Both ends included, set down the lines from the line containing "left shoulder: (1098, 683)" through the last line of the records below, without pictures.
....
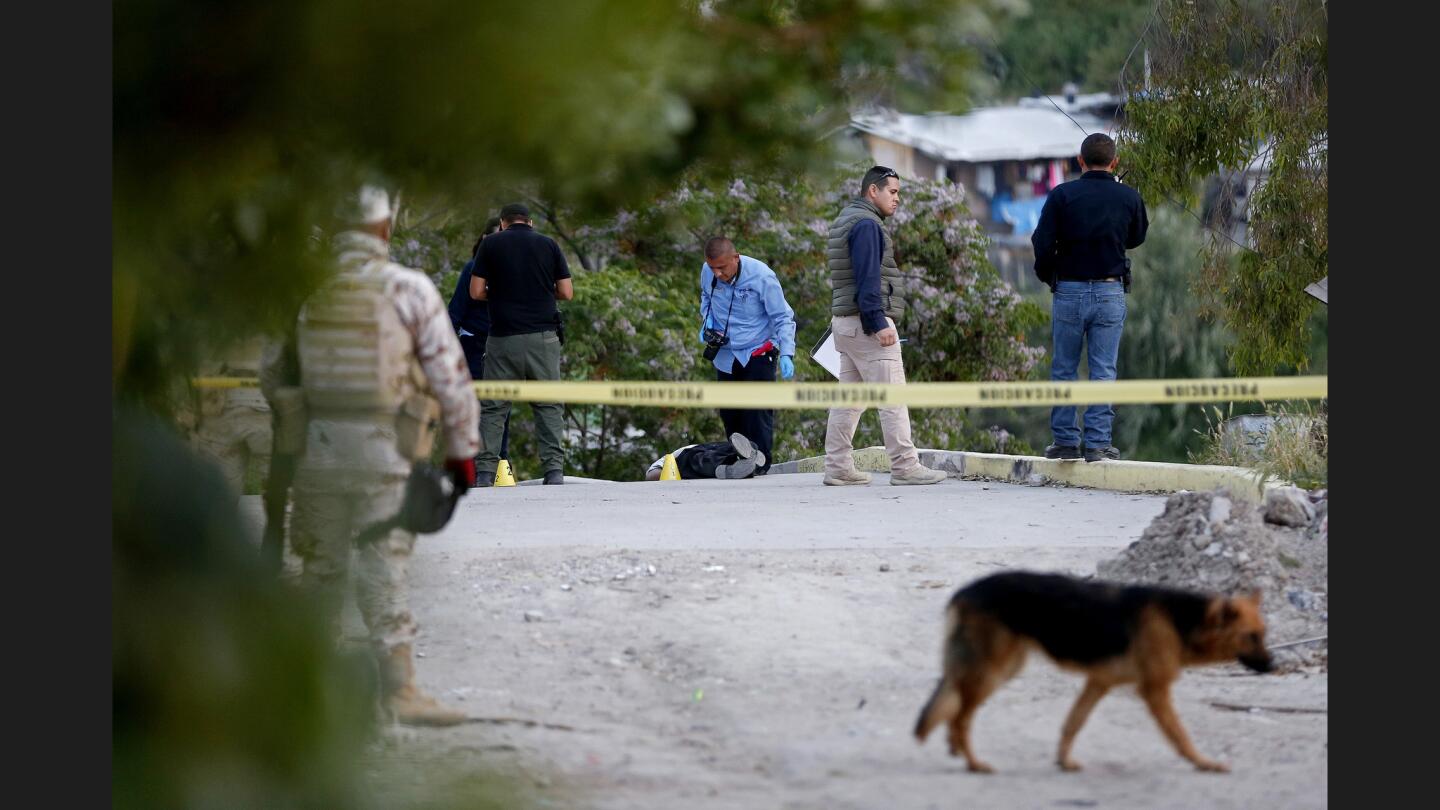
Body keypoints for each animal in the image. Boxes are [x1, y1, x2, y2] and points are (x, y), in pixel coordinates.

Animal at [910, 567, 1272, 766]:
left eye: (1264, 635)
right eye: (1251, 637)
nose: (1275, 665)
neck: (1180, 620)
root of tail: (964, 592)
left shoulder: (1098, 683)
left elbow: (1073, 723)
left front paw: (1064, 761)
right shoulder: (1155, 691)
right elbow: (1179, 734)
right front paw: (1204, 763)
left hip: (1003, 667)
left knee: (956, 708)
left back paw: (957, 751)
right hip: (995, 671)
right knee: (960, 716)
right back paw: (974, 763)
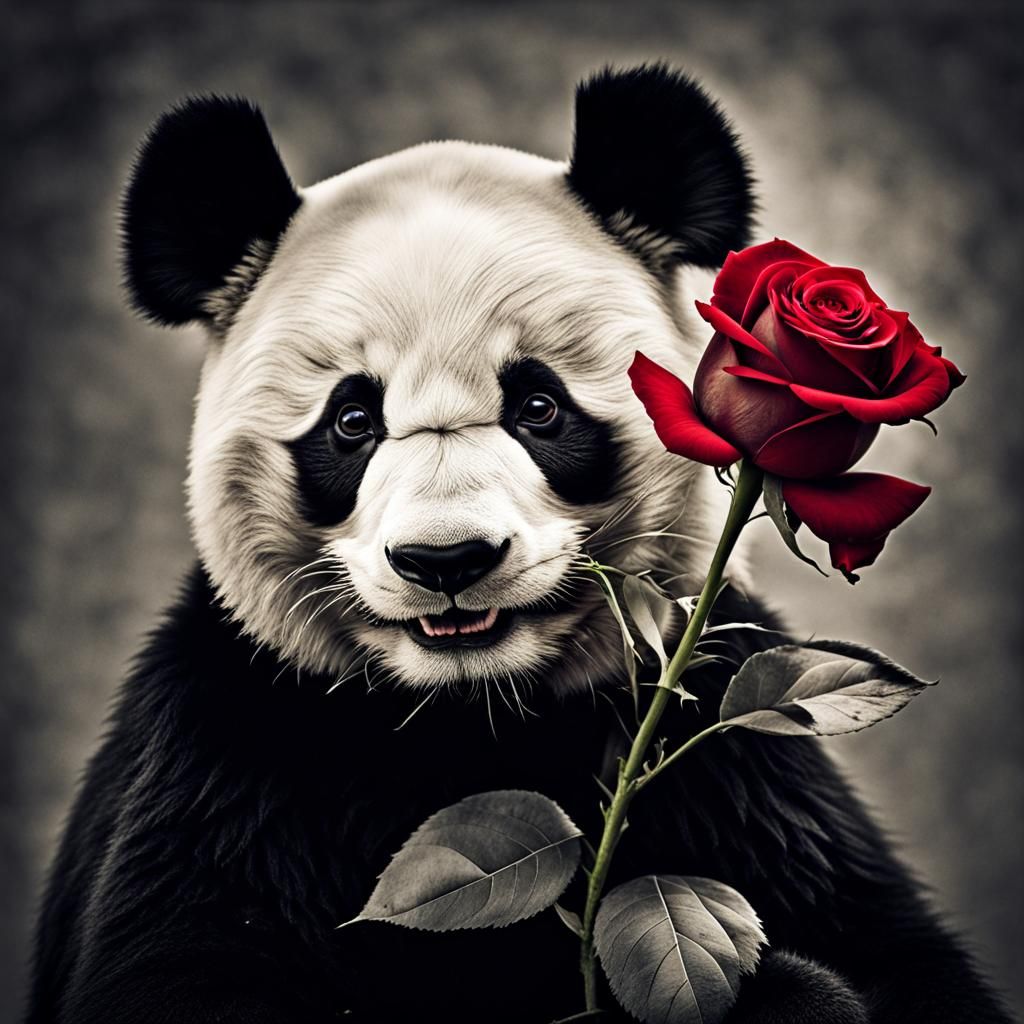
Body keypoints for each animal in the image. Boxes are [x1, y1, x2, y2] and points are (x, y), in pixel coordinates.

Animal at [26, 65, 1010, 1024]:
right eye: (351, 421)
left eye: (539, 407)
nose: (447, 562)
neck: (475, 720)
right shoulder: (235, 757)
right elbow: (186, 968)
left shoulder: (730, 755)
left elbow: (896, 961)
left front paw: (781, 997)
....
## RESULT OF THIS TASK
left shoulder: (1098, 683)
left elbow: (1073, 723)
left front paw: (1064, 761)
right shoulder: (1155, 691)
right elbow: (1179, 734)
right front paw: (1204, 763)
left hip: (1003, 667)
left knee: (956, 708)
left back paw: (957, 751)
right hip: (995, 671)
right knee: (960, 716)
right back paw: (974, 763)
Body keypoints for each animal in the image. Boxes are [x1, y1, x2, y2] and points are (x, y), in pixel coordinates.

Animal at [26, 65, 1010, 1024]:
right eye: (351, 421)
left eye: (539, 407)
nose: (447, 562)
neck: (475, 720)
right shoulder: (235, 757)
right elbow: (186, 968)
left shoulder: (730, 755)
left elbow: (896, 961)
left front paw: (781, 997)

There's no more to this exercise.